Leave Type, Other Factors Change the Equation

The main factor that changes the cost calculation is the number of people likely to use the leave, and that largely depends on whether the program guarantees a worker will be able to return to the job after taking leave and what kinds of leave are covered.

Moreover, not all leave costs are created equal. The AEI-Brookings working group found that personal medical leave is the most expensive to cover, parental leave falls in the middle, and family care leave is the least costly.

The calculations are based on an average weekly wage reimbursement of $452. Potential wage reimbursements in the Democrat and Republican paid leave proposals are likely higher, ranging from $580 to $4,000 in the FAMILY Act (66 percent of wages) and determined by Social Security’s Primary Insurance Amount based on their qualifying wages in the CRADLE Act and New Parents Act.

Based on private sector use of leave afforded under the 1993 Family and Medical Leave Act, the AEI-Brookings working group estimated that if 13 million workers took paid leave for a medical issue for an average of 4.7 weeks at $452 per week, it would cost $27.5 million in benefits.

For new parents, 4.7 million workers taking 5.6 weeks of paid leave would cost $11.57 million.

And for family caregiving leave, the report found that if 5.9 million workers took an average 2.7 weeks off, it would total $7.05 million in benefits.

The working group also found that existing state-level paid family and medical leave social insurance programs run administrative costs of roughly 5 percent of total benefits paid annually, and that administrative costs for a national paid leave program would likely follow suit.

Different Groups, Different Math

The American Action Forum—a conservative economic think tank—has been at the fore in trying to predict the cost of paid leave plans.

Last year it analyzed Sen. Marco Rubio’s (R-Fla) plan for paid parental leave, now known as the New Parents Act. Both the 2018 and 2019 versions of the proposal would allow new parents to pull Social Security benefits early in exchange for delayed or reduced retirement benefits later.

The AAF calculated Rubio’s plan would have cost $10.5 billion in 2019 and $227.6 billion from 2019 to 2034. About $226.2 billion (99.4 percent) of the program’s cost would be a net cost to the Social Security Trust Funds before the Trust Funds’ exhaustion, and the result would lead to an advancing of the 2034 exhaustion date by about six months, the AAF said.

The New Parents Act and the CRADLE Act, from Sens.
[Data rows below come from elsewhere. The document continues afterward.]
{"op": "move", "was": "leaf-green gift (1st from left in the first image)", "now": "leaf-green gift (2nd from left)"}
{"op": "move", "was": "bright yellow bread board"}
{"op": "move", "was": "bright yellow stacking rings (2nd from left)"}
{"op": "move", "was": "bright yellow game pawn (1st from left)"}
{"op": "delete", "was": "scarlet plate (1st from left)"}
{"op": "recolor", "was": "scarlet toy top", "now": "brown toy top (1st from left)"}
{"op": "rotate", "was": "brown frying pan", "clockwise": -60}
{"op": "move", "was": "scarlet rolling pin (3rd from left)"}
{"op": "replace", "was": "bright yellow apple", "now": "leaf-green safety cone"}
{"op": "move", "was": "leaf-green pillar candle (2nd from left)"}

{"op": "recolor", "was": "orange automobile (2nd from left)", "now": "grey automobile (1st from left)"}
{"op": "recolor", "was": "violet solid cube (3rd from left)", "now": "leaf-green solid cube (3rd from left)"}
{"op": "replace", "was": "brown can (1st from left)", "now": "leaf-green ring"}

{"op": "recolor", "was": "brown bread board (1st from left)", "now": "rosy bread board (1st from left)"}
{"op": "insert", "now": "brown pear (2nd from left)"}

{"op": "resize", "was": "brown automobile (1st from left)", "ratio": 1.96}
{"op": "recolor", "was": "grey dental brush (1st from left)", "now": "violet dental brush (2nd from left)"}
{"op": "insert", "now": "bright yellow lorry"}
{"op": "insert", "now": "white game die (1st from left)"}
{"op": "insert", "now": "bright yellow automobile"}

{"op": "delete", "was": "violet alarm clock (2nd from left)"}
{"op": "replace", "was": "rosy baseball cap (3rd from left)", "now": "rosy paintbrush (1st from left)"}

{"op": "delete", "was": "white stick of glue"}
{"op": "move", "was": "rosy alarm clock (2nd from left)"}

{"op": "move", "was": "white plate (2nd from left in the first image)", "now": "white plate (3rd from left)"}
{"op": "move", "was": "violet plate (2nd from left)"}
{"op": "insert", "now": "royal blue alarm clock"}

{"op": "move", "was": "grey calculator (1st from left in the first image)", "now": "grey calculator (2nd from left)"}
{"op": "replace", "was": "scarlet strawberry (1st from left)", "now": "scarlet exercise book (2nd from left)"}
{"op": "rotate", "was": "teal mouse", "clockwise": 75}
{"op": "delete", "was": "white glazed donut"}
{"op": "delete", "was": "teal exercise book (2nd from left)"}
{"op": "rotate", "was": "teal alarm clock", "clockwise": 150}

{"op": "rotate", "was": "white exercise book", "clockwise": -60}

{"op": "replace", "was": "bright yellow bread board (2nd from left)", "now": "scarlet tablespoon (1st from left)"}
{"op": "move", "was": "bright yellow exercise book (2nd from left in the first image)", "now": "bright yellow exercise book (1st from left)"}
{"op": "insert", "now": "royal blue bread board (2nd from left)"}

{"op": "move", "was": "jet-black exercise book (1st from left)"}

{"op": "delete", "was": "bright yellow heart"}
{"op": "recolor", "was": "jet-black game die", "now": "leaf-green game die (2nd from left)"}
Joni Ernst (R-Iowa) and Mike Lee (R-Utah), have been deemed fiscally sound by the Social Security Administration. Chief Actuary Stephen C. Goss found that between 2021 and 2025 , the CRADLE Act would have a “negligible effect” on the long-range health of the program, assuming that approximately 30 percent of parents with a new birth or adoption would choose to receive a parental leave benefit.

In March, the AAF released another report analyzing the potential costs of the Democratic bill, the FAMILY Act, based on leave usage data from the FMLA and state paid family and medical leave programs. The AAF predicted 45.5 million workers would claim paid leave benefits, at a cost of $203.2 billion to $226.8 billion. Those high usage estimates would mean that the plan’s proposed 0.4 percent payroll tax would only cover 15 percent of benefit payments, and would need to increase to “as high as 2.9 percent” to cover all the benefits.

But the AAF’s numbers “are completely inflated,” a Democratic congressional aide familiar with the proposal told Bloomberg Law. “It’s purposefully meant to make it seem like we’re out of control, when the numbers don’t even add up.”

For example, the AAF report estimates 16.5 million people would take leave for a new child, but birthrates don’t indicate the number would be that high, said the aide, who spoke on condition of anonymity. In 2017 there were only 4 million births, meaning at most about 8 million parents would be eligible to take leave.

The intent of the FAMILY Act is for the leave program to be “fully sustainable and funded by the employee and employer contributions,” the aide said.